VE7GDH ve7gdh at rac.ca
Wed Sep 7 13:01:28 EDT 2005


Dave (no callsign given) wrote on 07/09/2005

> I know from what has been said hear how it -*should*- be used, but in
> all honesty, with the limited band space we suffer, many people WILL
> chat on the APRS frequency as a result, through ignorance it has to be
> said.

I think you have a pretty good handle on how voice alert on APRS
works "over hear" and you have made an argument for why it won't work
"over theare", but I have a proposal that may make it workable for you -
especially seeing as how you have a D7. First, the beauty of  voice alert
as envisioned in the colonies:

If two mobile APRS stations have CTCSS enabled (100 Hz in North America) and
the squelch opens, you are probably within simplex range unless one of them
is running a lot more power than the other station. As described by Bob
WB4APR, one of the stations make a short voice transmission... something
like "WB4APR voice alert QSY 652" (sorry Bob if I jumbled the order a bit)
and then (either with or without a confirmation from the other station)
either announce themselves or make a call to the other station on 146.520 -
the national simplex calling frequency in North America.

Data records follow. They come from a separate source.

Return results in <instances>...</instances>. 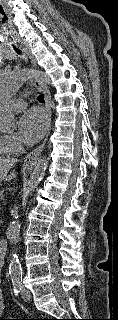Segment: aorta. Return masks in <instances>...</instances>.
<instances>
[{
    "instance_id": "1",
    "label": "aorta",
    "mask_w": 118,
    "mask_h": 320,
    "mask_svg": "<svg viewBox=\"0 0 118 320\" xmlns=\"http://www.w3.org/2000/svg\"><path fill=\"white\" fill-rule=\"evenodd\" d=\"M32 77H37L44 83L50 84L51 80L43 71H31L28 69H17L5 73L0 77V130L11 131L17 126L15 114L8 108L7 101L15 94L18 88ZM48 166V158L42 157L36 163L30 177L28 187L25 191L26 196L32 195L37 188ZM21 224L18 220L12 221L6 231L9 243L13 246L9 264V274L12 280H19L22 277V268L17 255L16 245L19 242Z\"/></svg>"
}]
</instances>
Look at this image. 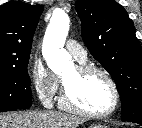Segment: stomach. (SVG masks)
I'll return each instance as SVG.
<instances>
[{"label": "stomach", "mask_w": 142, "mask_h": 128, "mask_svg": "<svg viewBox=\"0 0 142 128\" xmlns=\"http://www.w3.org/2000/svg\"><path fill=\"white\" fill-rule=\"evenodd\" d=\"M89 128H107L105 125L93 124Z\"/></svg>", "instance_id": "1"}]
</instances>
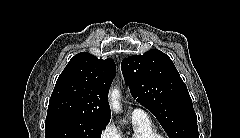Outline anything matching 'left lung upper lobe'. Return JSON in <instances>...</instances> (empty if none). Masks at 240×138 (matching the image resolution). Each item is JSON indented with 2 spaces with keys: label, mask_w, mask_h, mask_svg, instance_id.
Listing matches in <instances>:
<instances>
[{
  "label": "left lung upper lobe",
  "mask_w": 240,
  "mask_h": 138,
  "mask_svg": "<svg viewBox=\"0 0 240 138\" xmlns=\"http://www.w3.org/2000/svg\"><path fill=\"white\" fill-rule=\"evenodd\" d=\"M131 94L170 138H199L197 116L185 83L168 55L152 49L122 61Z\"/></svg>",
  "instance_id": "1"
}]
</instances>
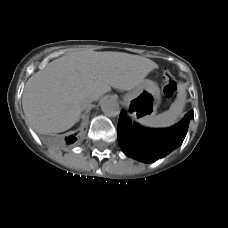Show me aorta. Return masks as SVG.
Instances as JSON below:
<instances>
[{
  "mask_svg": "<svg viewBox=\"0 0 228 228\" xmlns=\"http://www.w3.org/2000/svg\"><path fill=\"white\" fill-rule=\"evenodd\" d=\"M100 105L103 113L109 117H115L120 112L119 104L113 98H103Z\"/></svg>",
  "mask_w": 228,
  "mask_h": 228,
  "instance_id": "aorta-1",
  "label": "aorta"
}]
</instances>
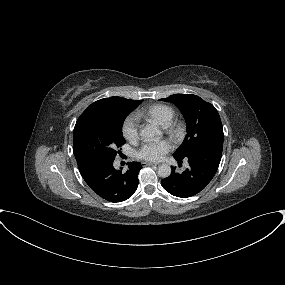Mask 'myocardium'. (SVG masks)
Here are the masks:
<instances>
[{
  "label": "myocardium",
  "instance_id": "obj_1",
  "mask_svg": "<svg viewBox=\"0 0 285 285\" xmlns=\"http://www.w3.org/2000/svg\"><path fill=\"white\" fill-rule=\"evenodd\" d=\"M170 131L172 134H174L176 132L175 129H173V128H170Z\"/></svg>",
  "mask_w": 285,
  "mask_h": 285
}]
</instances>
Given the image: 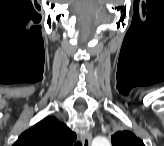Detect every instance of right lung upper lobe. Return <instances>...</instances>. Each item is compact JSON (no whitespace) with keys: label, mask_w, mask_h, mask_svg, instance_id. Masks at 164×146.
<instances>
[{"label":"right lung upper lobe","mask_w":164,"mask_h":146,"mask_svg":"<svg viewBox=\"0 0 164 146\" xmlns=\"http://www.w3.org/2000/svg\"><path fill=\"white\" fill-rule=\"evenodd\" d=\"M75 138L65 124L49 117L22 133L14 146H71Z\"/></svg>","instance_id":"right-lung-upper-lobe-1"}]
</instances>
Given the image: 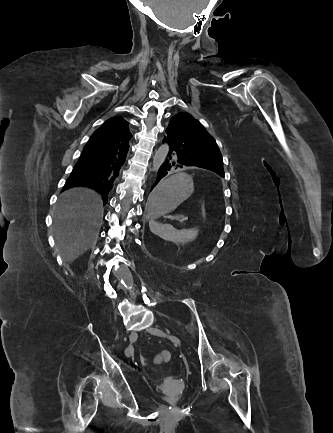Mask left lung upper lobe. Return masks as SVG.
Here are the masks:
<instances>
[{
  "instance_id": "left-lung-upper-lobe-1",
  "label": "left lung upper lobe",
  "mask_w": 333,
  "mask_h": 433,
  "mask_svg": "<svg viewBox=\"0 0 333 433\" xmlns=\"http://www.w3.org/2000/svg\"><path fill=\"white\" fill-rule=\"evenodd\" d=\"M169 147L181 160L224 177L223 160L215 140L192 115H174L167 128Z\"/></svg>"
}]
</instances>
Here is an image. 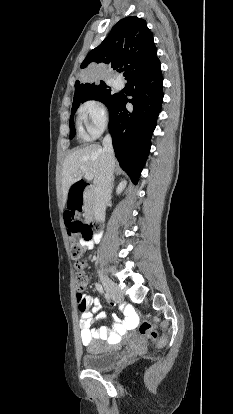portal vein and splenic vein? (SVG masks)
<instances>
[{
	"mask_svg": "<svg viewBox=\"0 0 233 414\" xmlns=\"http://www.w3.org/2000/svg\"><path fill=\"white\" fill-rule=\"evenodd\" d=\"M82 170H83V171H85V169H84V168H82ZM85 178H86L87 180H92V179H93V175H92V174H90V173H86V174H85Z\"/></svg>",
	"mask_w": 233,
	"mask_h": 414,
	"instance_id": "obj_1",
	"label": "portal vein and splenic vein"
}]
</instances>
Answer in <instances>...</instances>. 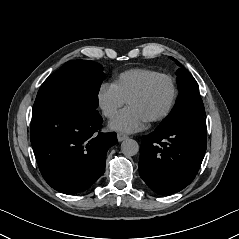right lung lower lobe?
Here are the masks:
<instances>
[{"label": "right lung lower lobe", "instance_id": "1", "mask_svg": "<svg viewBox=\"0 0 239 239\" xmlns=\"http://www.w3.org/2000/svg\"><path fill=\"white\" fill-rule=\"evenodd\" d=\"M96 109L78 102L58 103L31 124V144L46 182L73 195L89 189L104 173L106 153L117 143L114 132L101 133Z\"/></svg>", "mask_w": 239, "mask_h": 239}]
</instances>
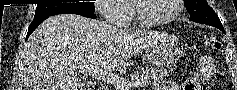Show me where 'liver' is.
Listing matches in <instances>:
<instances>
[{
    "mask_svg": "<svg viewBox=\"0 0 237 90\" xmlns=\"http://www.w3.org/2000/svg\"><path fill=\"white\" fill-rule=\"evenodd\" d=\"M148 30H116L107 22L76 14L51 16L29 36L22 56L24 90H89L79 68L88 74H110L151 46Z\"/></svg>",
    "mask_w": 237,
    "mask_h": 90,
    "instance_id": "liver-1",
    "label": "liver"
}]
</instances>
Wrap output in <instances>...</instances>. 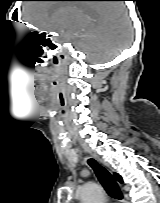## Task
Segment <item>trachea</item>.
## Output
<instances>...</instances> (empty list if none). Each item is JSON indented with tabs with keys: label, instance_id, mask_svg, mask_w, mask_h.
<instances>
[{
	"label": "trachea",
	"instance_id": "obj_1",
	"mask_svg": "<svg viewBox=\"0 0 160 203\" xmlns=\"http://www.w3.org/2000/svg\"><path fill=\"white\" fill-rule=\"evenodd\" d=\"M88 164L94 170L98 180L100 181L108 195L115 199H123V194L112 175L94 159H88Z\"/></svg>",
	"mask_w": 160,
	"mask_h": 203
}]
</instances>
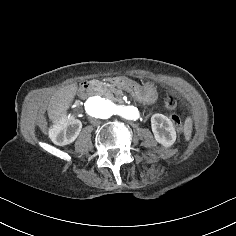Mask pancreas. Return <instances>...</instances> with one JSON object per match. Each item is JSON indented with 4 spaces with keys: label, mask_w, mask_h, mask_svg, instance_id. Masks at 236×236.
Masks as SVG:
<instances>
[{
    "label": "pancreas",
    "mask_w": 236,
    "mask_h": 236,
    "mask_svg": "<svg viewBox=\"0 0 236 236\" xmlns=\"http://www.w3.org/2000/svg\"><path fill=\"white\" fill-rule=\"evenodd\" d=\"M94 85L97 88V94L98 95H100L102 97H105V98H108V99H113L114 98V96L112 94L113 87H109L107 84H105L101 81H98V80L94 81Z\"/></svg>",
    "instance_id": "obj_1"
}]
</instances>
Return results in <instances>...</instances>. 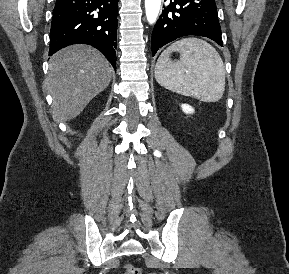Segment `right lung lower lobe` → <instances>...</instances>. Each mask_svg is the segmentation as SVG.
I'll list each match as a JSON object with an SVG mask.
<instances>
[{
    "label": "right lung lower lobe",
    "mask_w": 289,
    "mask_h": 274,
    "mask_svg": "<svg viewBox=\"0 0 289 274\" xmlns=\"http://www.w3.org/2000/svg\"><path fill=\"white\" fill-rule=\"evenodd\" d=\"M118 0H56L49 55L71 44L100 50L116 69Z\"/></svg>",
    "instance_id": "right-lung-lower-lobe-1"
}]
</instances>
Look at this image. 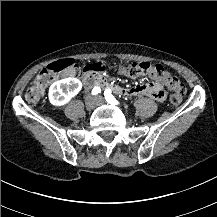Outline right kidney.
Wrapping results in <instances>:
<instances>
[{"label": "right kidney", "instance_id": "ca27d5eb", "mask_svg": "<svg viewBox=\"0 0 217 217\" xmlns=\"http://www.w3.org/2000/svg\"><path fill=\"white\" fill-rule=\"evenodd\" d=\"M82 87V81L75 77H67L58 80L49 88V102L56 107L64 106L80 93Z\"/></svg>", "mask_w": 217, "mask_h": 217}]
</instances>
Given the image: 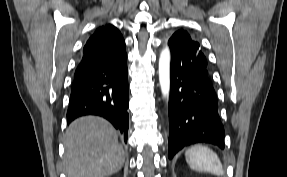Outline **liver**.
Masks as SVG:
<instances>
[{"label":"liver","instance_id":"1","mask_svg":"<svg viewBox=\"0 0 287 177\" xmlns=\"http://www.w3.org/2000/svg\"><path fill=\"white\" fill-rule=\"evenodd\" d=\"M64 165L68 177H105L118 172L125 153L118 134L106 120L81 117L65 133Z\"/></svg>","mask_w":287,"mask_h":177}]
</instances>
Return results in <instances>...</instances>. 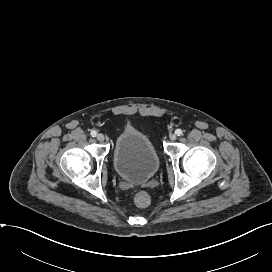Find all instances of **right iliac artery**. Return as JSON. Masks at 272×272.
<instances>
[{
	"instance_id": "1",
	"label": "right iliac artery",
	"mask_w": 272,
	"mask_h": 272,
	"mask_svg": "<svg viewBox=\"0 0 272 272\" xmlns=\"http://www.w3.org/2000/svg\"><path fill=\"white\" fill-rule=\"evenodd\" d=\"M90 134L92 137H95L97 135V132L95 130H92Z\"/></svg>"
}]
</instances>
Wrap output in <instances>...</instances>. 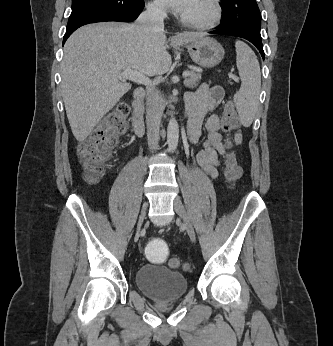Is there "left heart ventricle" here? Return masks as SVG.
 <instances>
[{"instance_id":"obj_1","label":"left heart ventricle","mask_w":333,"mask_h":346,"mask_svg":"<svg viewBox=\"0 0 333 346\" xmlns=\"http://www.w3.org/2000/svg\"><path fill=\"white\" fill-rule=\"evenodd\" d=\"M210 14L211 7L208 0H192L190 6L183 15L199 20H205L210 16Z\"/></svg>"}]
</instances>
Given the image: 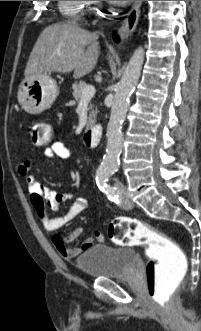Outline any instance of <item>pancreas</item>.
<instances>
[{
    "mask_svg": "<svg viewBox=\"0 0 201 331\" xmlns=\"http://www.w3.org/2000/svg\"><path fill=\"white\" fill-rule=\"evenodd\" d=\"M87 84L84 81H79V82H75L73 85V97L75 98V100L77 102L80 101L81 97H82V89L84 87H86ZM89 116H88V123H87V127L92 126L95 123L96 120V115H97V110L93 109V104L89 105Z\"/></svg>",
    "mask_w": 201,
    "mask_h": 331,
    "instance_id": "1",
    "label": "pancreas"
}]
</instances>
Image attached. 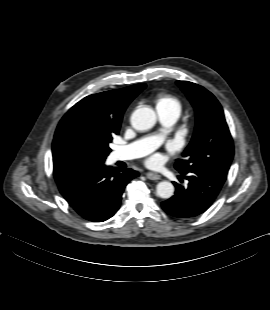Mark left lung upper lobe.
Wrapping results in <instances>:
<instances>
[{
  "mask_svg": "<svg viewBox=\"0 0 270 310\" xmlns=\"http://www.w3.org/2000/svg\"><path fill=\"white\" fill-rule=\"evenodd\" d=\"M196 113L193 138L178 160L175 168L180 173L202 169L208 173L226 176L233 159V141L223 109L217 99L205 88L188 82L177 81Z\"/></svg>",
  "mask_w": 270,
  "mask_h": 310,
  "instance_id": "1",
  "label": "left lung upper lobe"
}]
</instances>
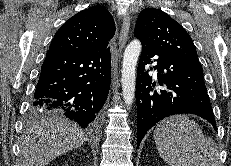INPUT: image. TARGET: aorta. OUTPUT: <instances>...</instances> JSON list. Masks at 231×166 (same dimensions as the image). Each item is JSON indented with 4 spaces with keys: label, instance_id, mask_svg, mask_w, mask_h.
<instances>
[{
    "label": "aorta",
    "instance_id": "aorta-1",
    "mask_svg": "<svg viewBox=\"0 0 231 166\" xmlns=\"http://www.w3.org/2000/svg\"><path fill=\"white\" fill-rule=\"evenodd\" d=\"M141 42L137 39L131 41L124 52L122 63V91L126 105L131 106L135 96L136 65L141 52Z\"/></svg>",
    "mask_w": 231,
    "mask_h": 166
}]
</instances>
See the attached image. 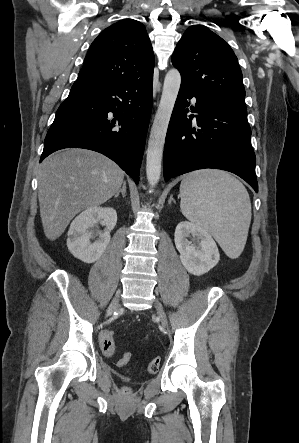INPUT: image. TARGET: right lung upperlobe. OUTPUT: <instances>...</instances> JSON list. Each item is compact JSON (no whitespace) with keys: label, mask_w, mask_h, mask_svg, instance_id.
Instances as JSON below:
<instances>
[{"label":"right lung upper lobe","mask_w":299,"mask_h":443,"mask_svg":"<svg viewBox=\"0 0 299 443\" xmlns=\"http://www.w3.org/2000/svg\"><path fill=\"white\" fill-rule=\"evenodd\" d=\"M154 54L145 26L125 19L93 41L72 88L99 87L153 76Z\"/></svg>","instance_id":"cb5924a9"}]
</instances>
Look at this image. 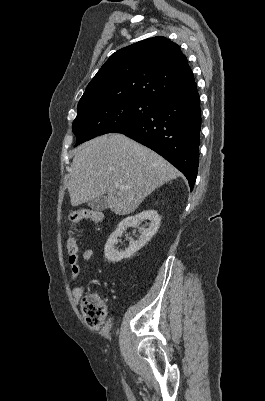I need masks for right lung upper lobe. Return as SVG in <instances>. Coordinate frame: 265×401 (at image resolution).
<instances>
[{"mask_svg": "<svg viewBox=\"0 0 265 401\" xmlns=\"http://www.w3.org/2000/svg\"><path fill=\"white\" fill-rule=\"evenodd\" d=\"M194 85L192 70L180 47L158 36L112 54L88 84L78 106L105 98L159 102Z\"/></svg>", "mask_w": 265, "mask_h": 401, "instance_id": "1", "label": "right lung upper lobe"}]
</instances>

If voice alert used this way is unworkable in your location - whether by
choice or technical reasons, why not propose this to your fellow hams?
Mobile APRS stations that have voice capability (whether they are using a
D7, D700, some other radio or even two radios, etc.) just enable a mutually
agreeable sub-audible tone on the mobile APRS radio. With tone squelch also
enabled on that radio, the user will hear the other station if it is within
range. Instead of making a quick "voice alert" call on the APRS frequency (I
take it that is what you are objecting to even though it seems to work OK in
this neck of the woods), merely go to your national simplex calling
frequency and announce your presence? Hopefully there aren't any technical
or other reasons for not making a call on the simplex frequency. <g> As long
as you can agree on the CTCSS tone to use and what your accepted simplex
calling frequency is, it should work.

73 es cul - Keith VE7GDH
--
"I may be lost, but I know exactly where I am!"